Another possibility is to use sections and [Let], so your private definitions are inlined in your public ones:

Module Type Addition.
  Parameter t : Type.
  Parameter add : t -> t -> t.
End Addition.

Module MAddition <: Addition.
  Section maddition.
    Definition t := nat.
    Definition add x y := x + y.     (* I want this to be available *)
    Let priv_id (x : t) := x. (* This must be hidden *)
  End maddition.
End MAddition.

On Thu, Apr 27, 2017, 10:49 AM Jason Gross <jasongross9 AT gmail.com> wrote:

Note that truly hiding private definitions which are used to define public transparent ones would break subject reduction, and is impossible; it would mean that you could unfold a well-typed identifier and get a term which is invalid.

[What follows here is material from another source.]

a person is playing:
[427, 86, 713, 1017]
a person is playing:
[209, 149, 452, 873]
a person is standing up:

On Thu, Apr 27, 2017, 10:46 AM Jason Gross <jasongross9 AT gmail.com> wrote:

Does this do what you want?

Module Type Addition.
  Parameter t : Type.
  Parameter add : t -> t -> t.
End Addition.

Module MAddition <: Addition.

  Definition t := nat.
  Definition add x y := x + y.     (* I want this to be available *)

  Local Definition priv_id (x : t) := x. (* This must be hidden *)
End MAddition.

On Thu, Apr 27, 2017, 7:45 AM Julia Belyakova <julbinb AT gmail.com> wrote:

Hello Ralf,

I use an aux private function to implement a public one, so this solution does not work in this case.

--

Kind regards, Julia

чт, 27 апр. 2017 г., 3:25 Ralf Jung <jung AT mpi-sws.org>:

Hi,

On 27.04.2017 03:03, Julia Belyakova wrote:
> Thank you for reply!
>
> Are there other ways to hide some parts of a module except for opaque
> typing? I am primarily interested in hiding auxiliary lemmas.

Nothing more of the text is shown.